Le contenu des discussions est lui aussi biaisé par le court-termisme : la stratégie des sanctions avait pour but, depuis 2014, d’obtenir des concessions de la Russie. Comme dans le cadre du JCPOA avec l’Iran, la désescalade russe aurait été graduellement récompensée par le démantèlement proportionné de sanctions. Les négociateurs américains, sommés de réussir rapidement, se hâtent aujourd’hui à leur propre détriment et « font tapis ». Un rapport de force dans la durée entre États-Unis et Russie, appuyé sur une aide militaire savamment dosée serait bien plus intéressante pour l’influence américaine dans la région. Quand une des deux parties à une négociation obtient l’essentiel de ses revendications et se voit octroyer en outre un « bonus » sous la forme du démantèlement des sanctions, il est en réalité incité à répéter sa tactique agressive initiale. Autrement dit, au vu de ses gains, la Russie est directement incitée à avancer dès qu’elle le pourra. La force paie…
Vers une paix proprement européenne ?
L’administration Trump II dilapide en quelques semaines la stratégie coûteuse mise en place par les États-Unis pour encourager l’Ukraine à l’inflexibilité. Soit : c’est un choix souverain. Elle redouble de mauvaise foi en plaçant les Européens sous le feu d’injonctions contradictoires : préparez-vous à la guerre mais sortez des discussions de paix ! C’est le jeu de la puissance.
Mais que les Européens se voient imposés des accords de cessez-le-feu, un texte d’armistice et un traité de paix est tout simplement dangereux.
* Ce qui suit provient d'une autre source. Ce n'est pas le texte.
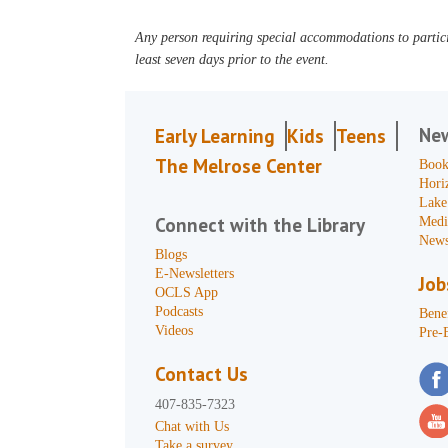
Any person requiring special accommodations to partici
least seven days prior to the event.
Ne
Early Learning
Kids
Teens
The Melrose Center
Book
Hori
Lake
Connect with the Library
Medi
News
Blogs
E-Newsletters
Job
OCLS App
Podcasts
Benef
Videos
Pre-
Contact Us
407-835-7323
Chat with Us
Take a survey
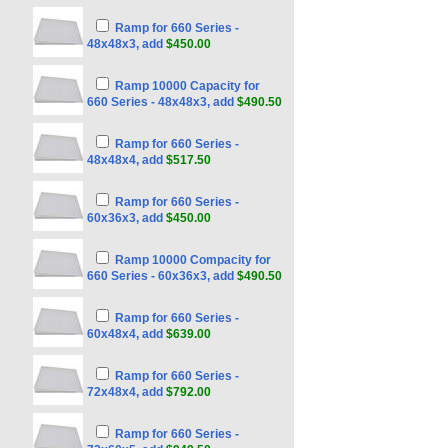
Ramp for 660 Series -
48x48x3, add
$450.00
Ramp 10000 Capacity for
660 Series - 48x48x3, add
$490.50
Ramp for 660 Series -
48x48x4, add
$517.50
Ramp for 660 Series -
60x36x3, add
$450.00
Ramp 10000 Compacity for
660 Series - 60x36x3, add
$490.50
Ramp for 660 Series -
60x48x4, add
$639.00
Ramp for 660 Series -
72x48x4, add
$792.00
Ramp for 660 Series -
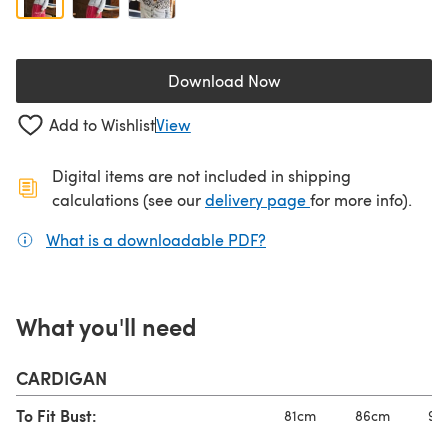
Download Now
(opens in a new tab)
Add to Wishlist
View
Digital items are not included in shipping
(opens in a new ta
calculations (see our
delivery page
for more info).
What is a downloadable PDF?
(opens in a new tab)
What you'll need
CARDIGAN
To Fit Bust:
81cm
86cm
91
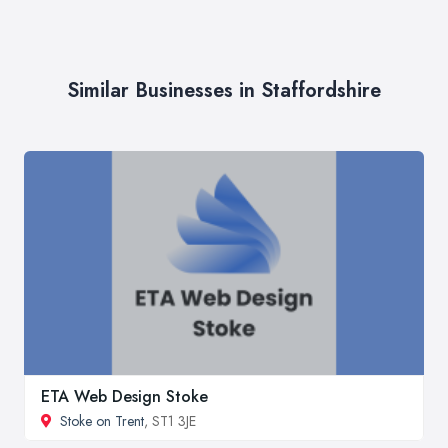
Similar Businesses in Staffordshire
ETA Web Design Stoke
Stoke on Trent
, ST1 3JE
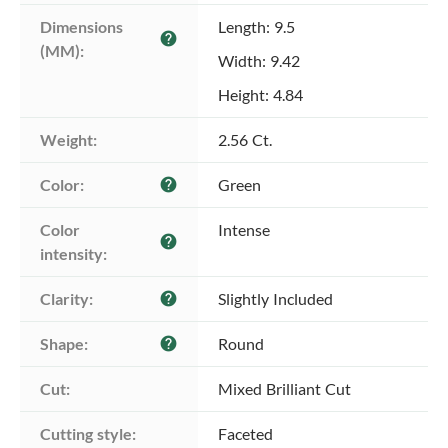
Dimensions 
Length: 9.5
help
(MM):
Width: 9.42
Height: 4.84
Weight:
2.56 Ct.
Color:
Green
help
Color 
Intense
help
intensity:
Clarity:
Slightly Included
help
Shape:
Round
help
Cut:
Mixed Brilliant Cut
Cutting style:
Faceted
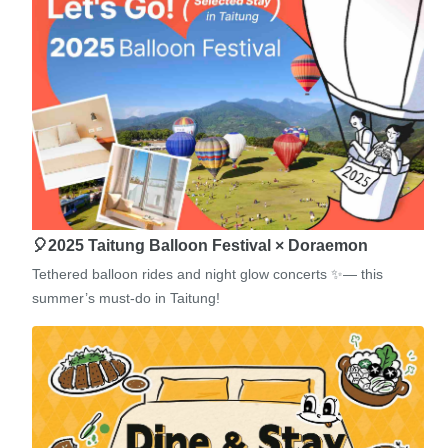
🎈2025 Taitung Balloon Festival × Doraemon
Tethered balloon rides and night glow concerts ✨— this
summer’s must-do in Taitung!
Les discussions de Riyad, nimbées de l’auréole du pacifisme MAGA, préparent une guerre européenne dont les États-Unis s’exonèrent par avance. Elles nourrissent déjà l’irrédentisme ukrainien, la course aux armements partout, le revanchisme et le revisionnisme russe. Les Européens sont en l’espèce les véritables pacifistes car ils savent qu’une paix durable sur leur continent ne s’élabore qu’à certaines conditions : consentement des populations victimes de la guerre, rapport de force militaire réellement bloqué ou favorable à la diplomatie, insertion des accords bilatéraux dans des systèmes de garanties bilatérales, etc. Les véritables bellicistes et les authentiques pacifistes ne sont pas là où l’administration Trump II veut les placer. Les sommets tenus par les Européens à Londres et bientôt à Bruxelles renouent avec un vieil adage européen : si vis pacem para bellum.